START DATA TO PROCESS

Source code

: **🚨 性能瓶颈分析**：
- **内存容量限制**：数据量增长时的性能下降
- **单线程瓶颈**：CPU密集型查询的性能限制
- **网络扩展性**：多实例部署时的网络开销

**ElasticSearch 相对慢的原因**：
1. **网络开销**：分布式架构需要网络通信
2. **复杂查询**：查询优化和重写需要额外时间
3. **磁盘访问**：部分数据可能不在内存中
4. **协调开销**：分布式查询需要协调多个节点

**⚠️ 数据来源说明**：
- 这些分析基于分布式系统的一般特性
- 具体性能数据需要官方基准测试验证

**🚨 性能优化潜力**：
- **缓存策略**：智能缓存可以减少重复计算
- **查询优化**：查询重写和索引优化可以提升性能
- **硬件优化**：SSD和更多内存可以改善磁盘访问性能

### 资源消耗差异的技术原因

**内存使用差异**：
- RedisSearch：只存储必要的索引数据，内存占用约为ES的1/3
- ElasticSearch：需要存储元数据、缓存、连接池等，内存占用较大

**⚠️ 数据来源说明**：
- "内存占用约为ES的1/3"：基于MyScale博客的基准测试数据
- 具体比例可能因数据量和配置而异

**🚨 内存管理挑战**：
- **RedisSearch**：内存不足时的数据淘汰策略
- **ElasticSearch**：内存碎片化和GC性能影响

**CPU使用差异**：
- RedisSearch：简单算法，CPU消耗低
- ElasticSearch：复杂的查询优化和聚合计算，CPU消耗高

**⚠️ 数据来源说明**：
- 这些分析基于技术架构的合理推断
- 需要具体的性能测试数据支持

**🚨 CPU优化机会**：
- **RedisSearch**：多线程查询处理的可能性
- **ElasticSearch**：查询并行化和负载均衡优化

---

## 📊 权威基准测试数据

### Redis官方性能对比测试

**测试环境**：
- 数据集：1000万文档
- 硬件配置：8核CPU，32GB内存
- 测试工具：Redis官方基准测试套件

END DATA TO PROCESS

INSTRUCTION. Copy the lines from the one containing "## 📊 权威基准测试数据" through the last line of the entries, including both, and swap "32GB内存" for "64GB内存" while leaving everything else unchanged.

WRITTEN RESPONSE.
## 📊 权威基准测试数据

### Redis官方性能对比测试

**测试环境**：
- 数据集：1000万文档
- 硬件配置：8核CPU，64GB内存
- 测试工具：Redis官方基准测试套件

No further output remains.